### Exercise instructions
Pull out every line in the rows below that contains the string "Lion". The match is case-sensitive.

### Exercise data
-=-=-

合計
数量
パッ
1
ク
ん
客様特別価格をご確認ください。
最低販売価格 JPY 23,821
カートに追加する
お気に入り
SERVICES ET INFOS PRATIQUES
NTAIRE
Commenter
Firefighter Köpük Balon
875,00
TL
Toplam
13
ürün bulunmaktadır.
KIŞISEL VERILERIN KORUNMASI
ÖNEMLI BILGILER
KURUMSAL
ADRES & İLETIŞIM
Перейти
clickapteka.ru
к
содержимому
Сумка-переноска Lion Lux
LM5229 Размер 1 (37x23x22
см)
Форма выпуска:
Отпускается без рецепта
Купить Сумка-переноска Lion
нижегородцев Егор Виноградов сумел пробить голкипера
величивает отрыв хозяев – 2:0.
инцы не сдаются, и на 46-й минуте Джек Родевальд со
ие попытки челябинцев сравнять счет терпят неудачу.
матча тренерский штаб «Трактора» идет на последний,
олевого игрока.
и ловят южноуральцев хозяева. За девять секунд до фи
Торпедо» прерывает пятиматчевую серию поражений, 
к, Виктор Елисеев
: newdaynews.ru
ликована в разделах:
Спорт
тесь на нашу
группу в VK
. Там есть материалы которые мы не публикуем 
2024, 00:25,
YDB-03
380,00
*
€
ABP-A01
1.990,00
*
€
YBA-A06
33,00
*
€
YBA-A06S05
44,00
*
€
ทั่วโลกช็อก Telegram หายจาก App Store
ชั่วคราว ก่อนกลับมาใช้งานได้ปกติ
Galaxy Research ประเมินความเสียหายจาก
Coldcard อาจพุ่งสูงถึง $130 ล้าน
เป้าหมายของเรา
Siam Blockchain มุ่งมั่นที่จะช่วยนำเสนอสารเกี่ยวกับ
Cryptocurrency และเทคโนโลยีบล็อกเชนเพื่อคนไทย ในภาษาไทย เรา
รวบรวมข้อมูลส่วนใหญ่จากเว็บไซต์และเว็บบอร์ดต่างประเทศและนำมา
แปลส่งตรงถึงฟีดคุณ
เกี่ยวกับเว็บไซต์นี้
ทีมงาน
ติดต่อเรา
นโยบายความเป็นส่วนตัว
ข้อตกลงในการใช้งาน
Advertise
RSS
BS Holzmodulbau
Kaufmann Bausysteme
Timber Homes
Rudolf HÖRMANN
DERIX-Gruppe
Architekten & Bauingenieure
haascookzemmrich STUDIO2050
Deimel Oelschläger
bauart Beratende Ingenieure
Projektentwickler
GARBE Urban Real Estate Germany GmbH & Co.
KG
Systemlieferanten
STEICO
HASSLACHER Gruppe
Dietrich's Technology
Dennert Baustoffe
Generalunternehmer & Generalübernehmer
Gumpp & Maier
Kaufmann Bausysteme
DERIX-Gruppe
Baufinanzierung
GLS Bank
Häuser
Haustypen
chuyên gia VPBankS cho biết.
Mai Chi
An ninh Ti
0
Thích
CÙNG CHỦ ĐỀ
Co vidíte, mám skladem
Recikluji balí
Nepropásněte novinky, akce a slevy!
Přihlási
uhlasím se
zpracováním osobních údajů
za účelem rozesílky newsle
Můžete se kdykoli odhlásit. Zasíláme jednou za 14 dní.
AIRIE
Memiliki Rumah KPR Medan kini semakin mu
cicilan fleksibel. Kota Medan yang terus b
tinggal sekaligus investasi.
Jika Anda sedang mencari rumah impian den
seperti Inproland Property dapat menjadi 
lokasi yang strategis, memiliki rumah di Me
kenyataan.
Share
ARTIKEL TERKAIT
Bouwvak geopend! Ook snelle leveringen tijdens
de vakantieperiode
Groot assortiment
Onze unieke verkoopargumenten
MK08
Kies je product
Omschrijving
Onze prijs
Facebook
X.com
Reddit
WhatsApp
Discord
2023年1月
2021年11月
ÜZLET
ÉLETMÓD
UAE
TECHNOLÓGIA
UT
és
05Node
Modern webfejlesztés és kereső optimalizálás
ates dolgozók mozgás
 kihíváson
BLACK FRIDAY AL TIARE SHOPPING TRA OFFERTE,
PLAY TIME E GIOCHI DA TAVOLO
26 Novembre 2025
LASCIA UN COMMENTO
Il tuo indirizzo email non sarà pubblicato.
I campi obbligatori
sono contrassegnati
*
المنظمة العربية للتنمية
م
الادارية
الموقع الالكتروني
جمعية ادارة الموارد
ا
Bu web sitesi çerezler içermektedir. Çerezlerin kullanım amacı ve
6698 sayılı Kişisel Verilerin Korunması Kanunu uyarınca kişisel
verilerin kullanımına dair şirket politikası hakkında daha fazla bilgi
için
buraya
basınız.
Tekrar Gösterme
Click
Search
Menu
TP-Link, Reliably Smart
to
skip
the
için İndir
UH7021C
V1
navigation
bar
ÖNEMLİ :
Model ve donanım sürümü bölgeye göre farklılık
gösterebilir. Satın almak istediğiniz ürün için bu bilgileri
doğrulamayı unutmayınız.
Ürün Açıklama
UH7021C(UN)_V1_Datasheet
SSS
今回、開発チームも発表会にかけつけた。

-=-=-

### Answer space
Сумка-переноска Lion Lux
Купить Сумка-переноска Lion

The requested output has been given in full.